A practical guide for accelerating your data science, data analytics, and data engineering workflows
Simon Aubury, Ned Letcher

#DuckDB
#Data_analytics
#Data_engineering
#Data_science
Analyze and transform data efficiently with DuckDB, a versatile, modern, in-process SQL database
DuckDB is a fast in-process analytical database. Getting Started with DuckDB offers a practical overview of its usage. You'll learn to load, transform, and query various data formats, including CSV, JSON, and Parquet. The book covers DuckDB's optimizations, SQL enhancements, and extensions for specialized applications. Working with examples in SQL, Python, and R, you'll explore analyzing public datasets and discover tools enhancing DuckDB workflows. This guide suits both experienced and new data practitioners, quickly equipping you to apply DuckDB's capabilities in analytical projects. You'll gain proficiency in using DuckDB for diverse tasks, enabling effective integration into your data workflows.

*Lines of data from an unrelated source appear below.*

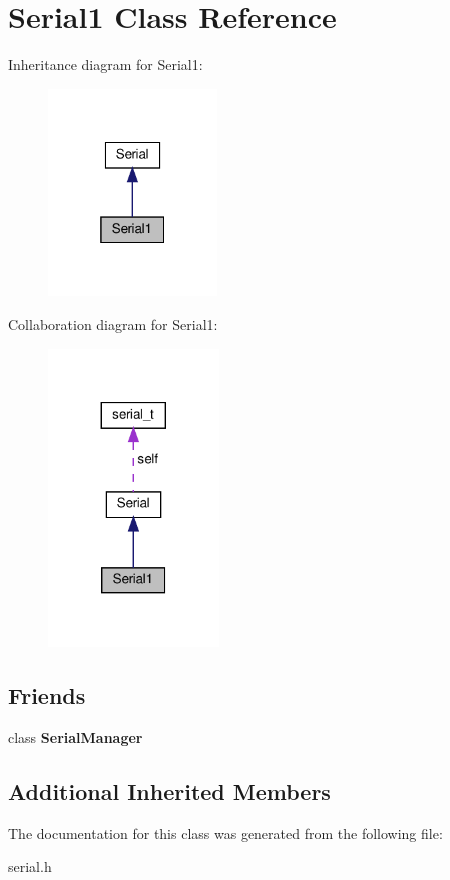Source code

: \hypertarget{classSerial1}{}\section{Serial1 Class Reference}
\label{classSerial1}


Inheritance diagram for Serial1\+:\nopagebreak
\begin{figure}[H]
\begin{center}
\leavevmode
\includegraphics[width=127pt]{classSerial1__inherit__graph}
\end{center}
\end{figure}


Collaboration diagram for Serial1\+:\nopagebreak
\begin{figure}[H]
\begin{center}
\leavevmode
\includegraphics[width=128pt]{classSerial1__coll__graph}
\end{center}
\end{figure}
\subsection*{Friends}
\begin{DoxyCompactItemize}
\item 
\mbox{\label{classSerial1_ae711712f6bc003a5d1156a409a19941b}} 
class {\bfseries Serial\+Manager}
\end{DoxyCompactItemize}
\subsection*{Additional Inherited Members}


The documentation for this class was generated from the following file\+:\begin{DoxyCompactItemize}
\item 
serial.\+h\end{DoxyCompactItemize}
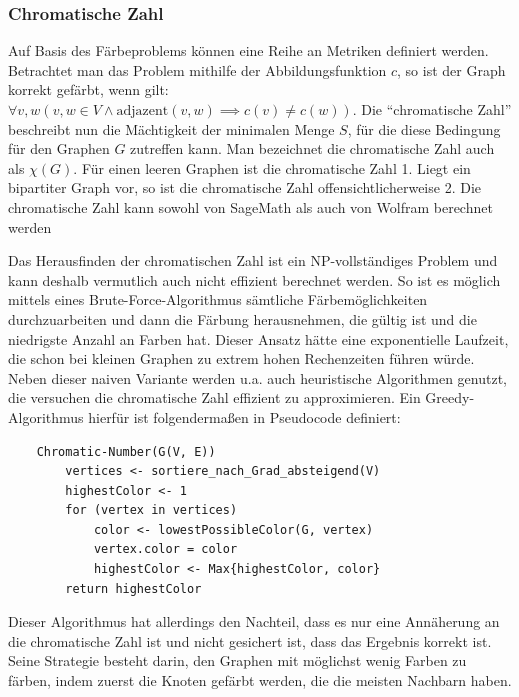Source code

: \documentclass[a4paper,12pt,ngerman,chapterprefix=false,listof=totoc,bibliography=totoc]{scrreprt}
\begin{document}
\subsubsection*{Chromatische Zahl}
{
Auf Basis des Färbeproblems können eine Reihe an Metriken definiert werden. Betrachtet man das Problem mithilfe der Abbildungsfunktion \(c\), so ist der Graph korrekt gefärbt, wenn gilt: \(\forall v, w (v,w\in V \land \text{adjazent}(v, w)\implies c(v)\neq c(w))\). Die "`chromatische Zahl"' beschreibt nun die Mächtigkeit der minimalen Menge \(S\), für die diese Bedingung für den Graphen \(G\) zutreffen kann. Man bezeichnet die chromatische Zahl auch als \(\chi (G)\). Für einen leeren Graphen ist die chromatische Zahl 1. Liegt ein bipartiter Graph vor, so ist die chromatische Zahl offensichtlicherweise 2. \cite{diestel_graphentheorie_2000} Die chromatische Zahl kann sowohl von SageMath als auch von Wolfram berechnet werden \cite{sagemath_graph_2020-1,wolfram_wolfram_2020-1}

Das Herausfinden der chromatischen Zahl ist ein NP-vollständiges Problem und kann deshalb vermutlich auch nicht effizient berechnet werden. \cite{weisstein_chromatic_nodate,karp_reducibility_1996} So ist es möglich mittels eines Brute-Force-Algorithmus sämtliche Färbemöglichkeiten durchzuarbeiten und dann die Färbung herausnehmen, die gültig ist und die niedrigste Anzahl an Farben hat. Dieser Ansatz hätte eine exponentielle Laufzeit, die schon bei kleinen Graphen zu extrem hohen Rechenzeiten führen würde. Neben dieser naiven Variante werden u.a. auch heuristische Algorithmen genutzt, die versuchen die chromatische Zahl effizient zu approximieren. Ein Greedy-Algorithmus hierfür ist folgendermaßen in Pseudocode definiert:
\begin{lstlisting}
	Chromatic-Number(G(V, E))
		vertices <- sortiere_nach_Grad_absteigend(V)
		highestColor <- 1
		for (vertex in vertices)
			color <- lowestPossibleColor(G, vertex)
			vertex.color = color
			highestColor <- Max{highestColor, color}
		return highestColor
\end{lstlisting}
Dieser Algorithmus hat allerdings den Nachteil, dass es nur eine Annäherung an die chromatische Zahl ist und nicht gesichert ist, dass das Ergebnis korrekt ist. Seine Strategie besteht darin, den Graphen mit möglichst wenig Farben zu färben, indem zuerst die Knoten gefärbt werden, die die meisten Nachbarn haben. 
}
\end{document}
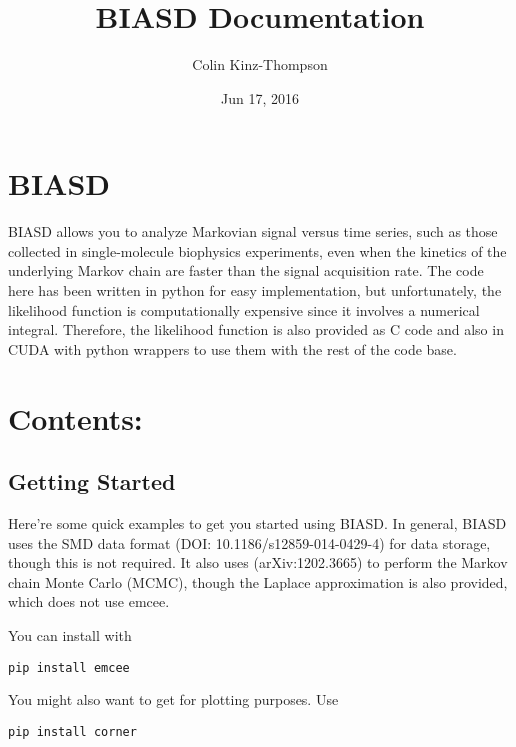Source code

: \documentclass[letterpaper,10pt,english]{sphinxmanual}
\title{BIASD Documentation}
\date{Jun 17, 2016}
\author{Colin Kinz-Thompson}
\begin{document}
\maketitle
\tableofcontents
{}\label{index::doc}



\chapter{BIASD}
\label{index:bayesian-inference-for-the-analysis-of-sub-temporal-resolution-data}\label{index:biasd}
BIASD allows you to analyze Markovian signal versus time series, such as those collected in single-molecule biophysics experiments, even when the kinetics of the underlying Markov chain are faster than the signal acquisition rate. The code here has been written in python for easy implementation, but unfortunately, the likelihood function is computationally expensive since it involves a numerical integral. Therefore, the likelihood function is also provided as C code and also in CUDA with python wrappers to use them with the rest of the code base.


\chapter{Contents:}
\label{index:contents}

\section{Getting Started}
\label{getstarted:getstarted}\label{getstarted:getting-started}\label{getstarted::doc}
Here're some quick examples to get you started using BIASD. In general, BIASD uses the SMD data format (DOI: 10.1186/s12859-014-0429-4) for data storage, though this is not required. It also uses  (arXiv:1202.3665) to perform the Markov chain Monte Carlo (MCMC), though the Laplace approximation is also provided, which does not use emcee.

You can install  with

\begin{Verbatim}[commandchars=\\\{\}]
pip install emcee
\end{Verbatim}

You might also want to get  for plotting purposes. Use

\begin{Verbatim}[commandchars=\\\{\}]
pip install corner
\end{Verbatim}
\end{document}
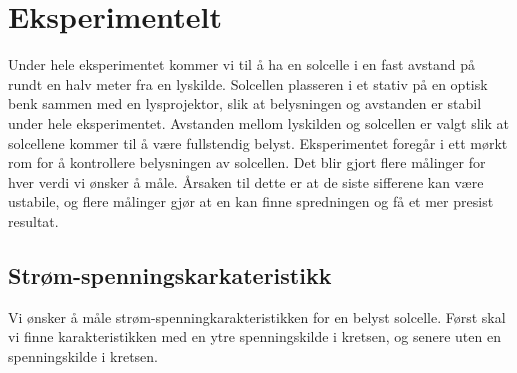 \documentclass[%
 reprint,
 amsmath,amssymb,
 aps,
 norsk,
 booktabs
]{revtex4-1}
\begin{document}
\section{Eksperimentelt}
Under hele eksperimentet kommer vi til å ha en solcelle i en fast avstand på rundt en halv meter fra en lyskilde. Solcellen plasseren i et stativ på en optisk benk sammen med en lysprojektor, slik at belysningen og avstanden er stabil under hele eksperimentet. Avstanden mellom lyskilden og solcellen er valgt slik at solcellene kommer til å være fullstendig belyst. Eksperimentet foregår i ett mørkt rom for å kontrollere belysningen av solcellen. Det blir gjort flere målinger for hver verdi vi ønsker å måle. Årsaken til dette er at de siste sifferene kan være ustabile, og flere målinger gjør at en kan finne spredningen og få et mer presist resultat.\\
\subsection{Strøm-spenningskarkateristikk}
Vi ønsker å måle strøm-spenningkarakteristikken for en belyst solcelle. Først skal vi finne karakteristikken med en ytre spenningskilde i kretsen, og senere uten en spenningskilde i kretsen.
\end{document}
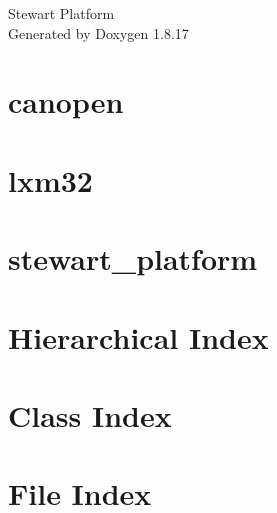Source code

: \let\mypdfximage\pdfximage\def\pdfximage{\immediate\mypdfximage}\documentclass[twoside]{book}
\newcommand{\+}{\discretionary{\mbox{\scriptsize$\hookleftarrow$}}{}{}}
\newcommand{\clearemptydoublepage}{%
  \newpage{\pagestyle{empty}\cleardoublepage}%
}
\begin{document}
\hypersetup{pageanchor=false,
             bookmarksnumbered=true,
             pdfencoding=unicode
            }
\begin{titlepage}
\vspace*{7cm}
\begin{center}%
{\Large Stewart Platform }\\
\vspace*{1cm}
{\large Generated by Doxygen 1.8.17}\\
\end{center}
\end{titlepage}
\clearemptydoublepage
{}
\tableofcontents
\clearemptydoublepage
{}
\hypersetup{pageanchor=true}

\chapter{canopen}
\label{md__home_adev__documents__s_t_e_c_h_stewart_platform_lib_lxm32_lib_canopen__r_e_a_d_m_e}

\chapter{lxm32}
\label{md__home_adev__documents__s_t_e_c_h_stewart_platform_lib_lxm32__r_e_a_d_m_e}

\chapter{stewart\+\_\+platform}
\label{md__home_adev__documents__s_t_e_c_h_stewart_platform__r_e_a_d_m_e}

\chapter{Hierarchical Index}

\chapter{Class Index}

\chapter{File Index}

\end{document}
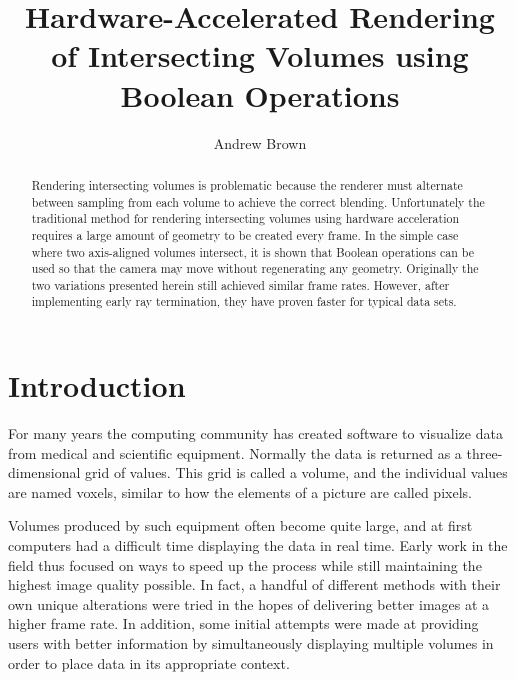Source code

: \documentclass{report}
\begin{document}
\title{Hardware-Accelerated Rendering of Intersecting Volumes using Boolean Operations}
\author{Andrew Brown}

\beforepreface
\afterpreface

\begin{abstract}
Rendering intersecting volumes is problematic because the renderer must
alternate between sampling from each volume to achieve the correct blending.
Unfortunately the traditional method for rendering intersecting volumes using
hardware acceleration requires a large amount of geometry to be created every
frame.  In the simple case where two axis-aligned volumes intersect, it is shown
that Boolean operations can be used so that the camera may move without
regenerating any geometry.  Originally the two variations presented herein
still achieved similar frame rates.  However, after implementing early ray
termination, they have proven faster for typical data sets.
\end{abstract}

\pagestyle{plain}

\chapter{Introduction}

For many years the computing community has created software to visualize data
from medical and scientific equipment.  Normally the data is returned as a
three-dimensional grid of values.  This grid is called a volume, and the
individual values are named voxels, similar to how the elements of a picture are
called pixels.

Volumes produced by such equipment often become quite large, and at first
computers had a difficult time displaying the data in real time.  Early work in
the field thus focused on ways to speed up the process while still maintaining
the highest image quality possible.  In fact, a handful of different methods
with their own unique alterations were tried in the hopes of delivering better
images at a higher frame rate.  In addition, some initial attempts were made at
providing users with better information by simultaneously displaying multiple
volumes in order to place data in its appropriate context.
\end{document}
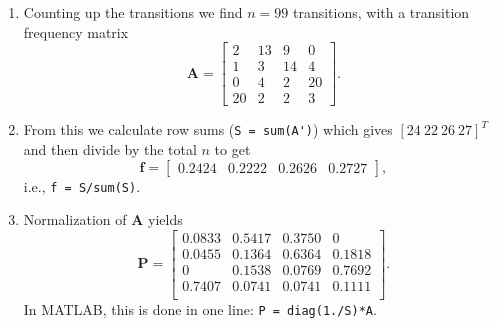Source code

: \begin{enumerate}[label=\alph*)]
\item  Counting up the transitions we find $n = 99$ transitions, with a transition frequency matrix
$$
\mathbf{A} = \left [ \begin{array}{cccc}
2   &    13   &   9   &    0 \\
1   &    3   &    14   &   4 \\
0   &    4   &    2   &    20 \\
20  &    2   &    2   &    3
\end{array} \right ].
$$
\item From this we calculate row sums (\verb!S = sum(A')!) which gives $[ 24 \ 22 \ 26 \ 27 ]^T$ and then
divide by the total $n$ to get
$$
\mathbf{f} = \left [ \begin{array}{cccc}
0.2424 & 0.2222 & 0.2626 & 0.2727
\end{array} \right ],
$$
i.e., \verb!f = S/sum(S)!.

\item Normalization of $\mathbf{A}$ yields
$$
\mathbf{P} = \left [ \begin{array}{cccc}
0.0833  &    0.5417   &   0.3750    &       0 \\
0.0455   &   0.1364    &  0.6364   &   0.1818 \\
0   &   0.1538   &   0.0769   &   0.7692 \\
0.7407   &   0.0741   &   0.0741   &   0.1111 \\
\end{array} \right ].
$$
In MATLAB, this is done in one line: \verb!P = diag(1./S)*A!.


\end{enumerate}
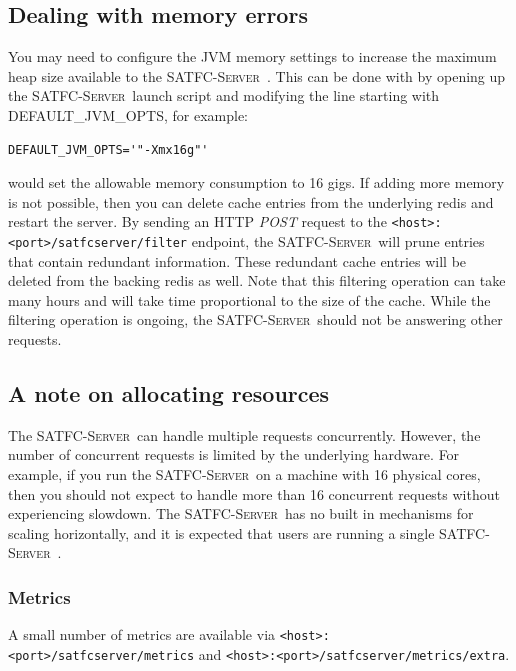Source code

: \documentclass[
10pt, %
letterpaper, %
oneside, %
headinclude,footinclude, %
BCOR5mm, %
needspace, %
]{scrartcl}
\newcommand{\SATFCServer}{\textsc{SATFC-Server}~}
\begin{document}
\subsection{Dealing with memory errors}
You may need to configure the JVM memory settings to increase the maximum heap size available to the \SATFCServer. This can be done with by opening up the \SATFCServer launch script and modifying the line starting with DEFAULT\_JVM\_OPTS, for example:
\begin{lstlisting}[style=Bash]
DEFAULT_JVM_OPTS='"-Xmx16g"'
\end{lstlisting}
would set the allowable memory consumption to 16 gigs. If adding more memory is not possible, then you can delete cache entries from the underlying redis and restart the server. By sending an HTTP \emph{POST} request to the \texttt{<host>:<port>/satfcserver/filter} endpoint, the \SATFCServer will prune entries that contain redundant information. These redundant cache entries will be deleted from the backing redis as well. Note that this filtering operation can take many hours and will take time proportional to the size of the cache. While the filtering operation is ongoing, the \SATFCServer should not be answering other requests.

\subsection{A note on allocating resources}
The \SATFCServer can handle multiple requests concurrently. However, the number of concurrent requests is limited by the underlying hardware. For example, if you run the \SATFCServer on a machine with 16 physical cores, then you should not expect to handle more than 16 concurrent requests without experiencing slowdown. The \SATFCServer has no built in mechanisms for scaling horizontally, and it is expected that users are running a single \SATFCServer. 

\subsubsection{Metrics}
A small number of metrics are available via \texttt{<host>:<port>/satfcserver/metrics} and \texttt{<host>:<port>/satfcserver/metrics/extra}.
\end{document}
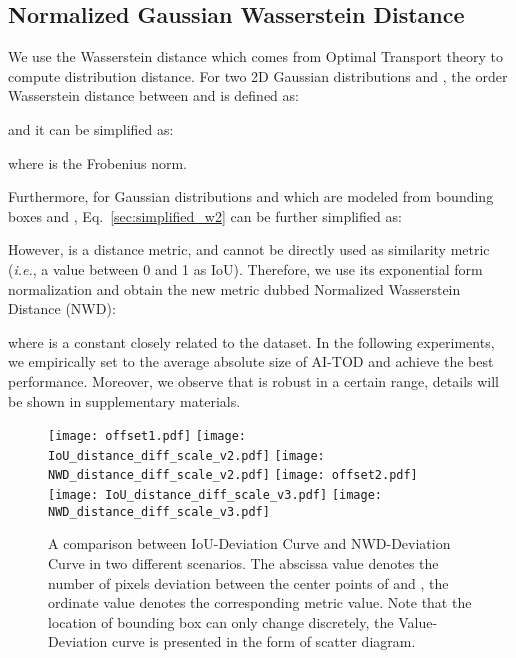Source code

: \documentclass{article}
\newcommand{\fixedvskip}{-3mm}
\newcommand{\ie}{\textit{i.e.}}
\begin{document}
\subsection{Normalized Gaussian Wasserstein Distance}
\label{sec::nwd_definition}

We use the Wasserstein distance which comes from Optimal Transport theory to compute distribution distance. For two 2D Gaussian distributions  and , the  order Wasserstein distance between  and  is defined as:


and it can be simplified as:


where  is the Frobenius norm. 

Furthermore, for Gaussian distributions  and  which are modeled from bounding boxes  and , Eq.~\ref{sec:simplified_w2} can be further simplified as:


However,  is a distance metric, and cannot be directly used as similarity metric (\ie, a value between 0 and 1 as IoU). Therefore, we use its exponential form normalization and obtain the new metric dubbed Normalized Wasserstein Distance (NWD): 


where  is a constant closely related to the dataset. In the following experiments, we empirically set  to the average absolute size of AI-TOD and achieve the best performance. Moreover, we observe that  is robust in a certain range, details will be shown in supplementary materials.

 \begin{figure}[t]
    \centering
    \subfigure
    {
        \label{fig:offset1}
        \texttt{[image: offset1.pdf]}
    }
    \subfigure
    {
        \label{fig:iou1}
        \texttt{[image: IoU\_distance\_diff\_scale\_v2.pdf]}
    }
    \subfigure
    {
        \label{fig:nwd1}
        \texttt{[image: NWD\_distance\_diff\_scale\_v2.pdf]}
    }
    \subfigure
    {
        \label{fig:offset2}
        \texttt{[image: offset2.pdf]}
    }
    \subfigure
    {
        \label{fig:iou2}
        \texttt{[image: IoU\_distance\_diff\_scale\_v3.pdf]}
    }
    \subfigure
    {
        \label{fig:nwd2}
        \texttt{[image: NWD\_distance\_diff\_scale\_v3.pdf]}
    }
    \vspace{\fixedvskip}
    \caption{A comparison between IoU-Deviation Curve and NWD-Deviation Curve in two different scenarios. The abscissa value denotes the number of pixels deviation between the center points of  and , the ordinate value denotes the corresponding metric value. Note that the location of bounding box can only change discretely, the Value-Deviation curve is presented in the form of scatter diagram. }
    \label{fig::deviation_analysis}
    \vspace{\fixedvskip}
\end{figure}
\end{document}
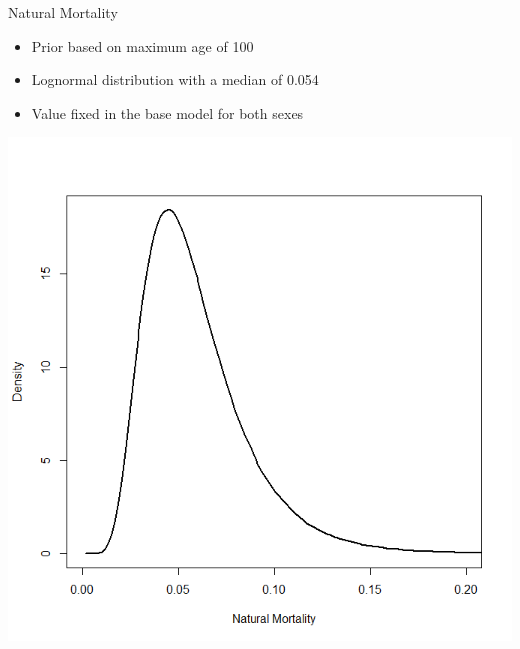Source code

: \documentclass[pdf]{beamer}\usepackage[]{graphicx}\usepackage[]{color}
\begin{document}
\begin{frame}{Natural Mortality}
  \begin{itemize}
    \item Prior based on maximum age of 100
    \item Lognormal distribution with a median of 0.054
    \item Value fixed in the base model for both sexes
  \end{itemize}
  \begin{center}
    \includegraphics[scale = 0.23]{figures/m_prior.png}
  \end{center}
\end{frame}
\end{document}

If you’re interested in expanding your analytical toolkit, this book is for you. It will be particularly valuable for data analysts wanting to rapidly explore and query complex data, data and software engineers looking for a lean and versatile data processing tool, along with data scientists needing a scalable data manipulation library that integrates seamlessly with Python and R. You will get the most from this book if you have some familiarity with SQL and foundational database concepts, as well as exposure to a programming language such as Python or R.
“In this excellent book, Simon and Ned have combined the practicalities of what you need to know now with a wealth of hints and tips for getting the most out of DuckDB. Tips for doing more, much more easily.
The chapter on DuckDB’s extensions is particularly fruitful if you’re looking to perform minor data miracles. You will learn how to pull raw data off S3, chew through it in seconds, and export it into an Excel spreadsheet, instantly becoming the favourite data guru of an entire marketing department.”
Kris Jenkins
Host of Developer Voices and Co-Founder of BullionVault
“Getting Started with DuckDB is a great resource, even for someone like me who’s already familiar with the tool. I was impressed by how well it organized DuckDB’s core features, providing fresh insights and practical examples that still managed to deepen my understanding. It’s not just a beginner’s guide—it offers valuable tips and optimizations for more advanced users too. Whether you're revisiting the basics or finetuning your existing knowledge, this book covers it all in a clear and engaging way. It's a great reference for any level of expertise.”
Stephanie Wang, Founding Engineer at MotherDuck
Simon Aubury has been working in the IT industry since 2000 as a data engineering specialist. He has an extensive background in building large, flexible, highly available distributed data systems. Simon has delivered critical data systems for finance, transport, healthcare, insurance, and telecommunications clients in Australia, Europe, and Asia Pacific. In 2019, Simon joined Thoughtworks as a principal data engineer and today is associate director of data platforms at Simple Machines in Sydney, Australia. Simon is active in the data community, a regular conference speaker, and the organizer of local and international meetups and data engineering conferences.
Ned Letcher has worked as a data science and software engineering consultant since completing his PhD in computational linguistics in 2018 and currently works at Thoughtworks. He has designed and developed data-powered products and services across a range of industries and helped organizations and teams improve the effectiveness of their data processes and workflows. Ned has also worked as a Python trainer, supporting both tertiary students and data professionals across various organizations. He is active in the data community, speaking at and helping organize meetups and conferences, as well as contributing to a range of open source projects.